Well, if you're like my sister, then probably not. Ghosting is essentially the back door out of any relationship that you have access to at all times. I definitely get why it sounds appealing to the ghoster, but what if you're the one being ghosted? How are you supposed to deal with someone who's completely disappeared?

You could be petty like me and block their number (thinking you're the reason you're not getting messages from someone feels way better than knowing they're ignoring you), you could ignore them, or you could call them out. From conversations I've had with friends, it seems like 90% of the time a person ghosts someone else is because he/she doesn't want to acknowledge that they've hurt someone/they don't want to deal with conflict. This is your golden opportunity. Confront them with the exact thing they've been avoiding: responsibility.

Take it from someone who's dealt with a lot of failed relationships; you can only be treated like shit if you let it happen. I asked my sister what she would've done if the guy had called her out instead of just letting it happen, and she admitted, "well that would've been awkward to deal with, but I guess I would've respected him for it and actually felt badly about it."

Being honest and direct about how you're feeling can apply to the ghoster, too. Sometimes hurting people is inevitable, but as uncomfortable as it is to deal with, it's something you should know how to face.

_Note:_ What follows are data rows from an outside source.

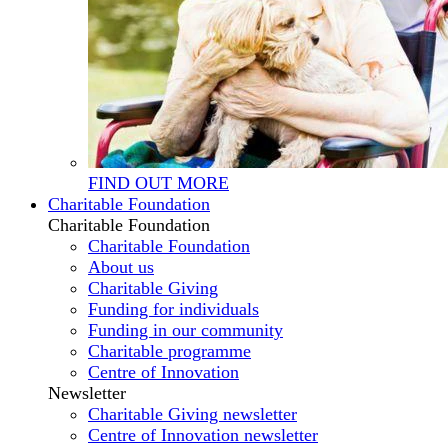
FIND OUT MORE
Charitable Foundation
Charitable Foundation
Charitable Foundation
About us
Charitable Giving
Funding for individuals
Funding in our community
Charitable programme
Centre of Innovation
Newsletter
Charitable Giving newsletter
Centre of Innovation newsletter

Stop wasting time trying to deceive people; they're going to end up being upset if you ignore them anyway, so you might as well be upfront about how you feel.

Not to sound like my parents, but I think we use technology so much that we forget about the face behind the screen. It's so easy to say something (or in this case, say nothing at all) and ignore how it affects someone else because we never have to actually see the repercussions of our actions. But just because we can't see someone's reaction doesn't make it any less real. So I guess what I'm trying to say is just speak up and stop avoiding the issue, whatever that issue may be; I guarantee you can accomplish way more with words than you can with silence.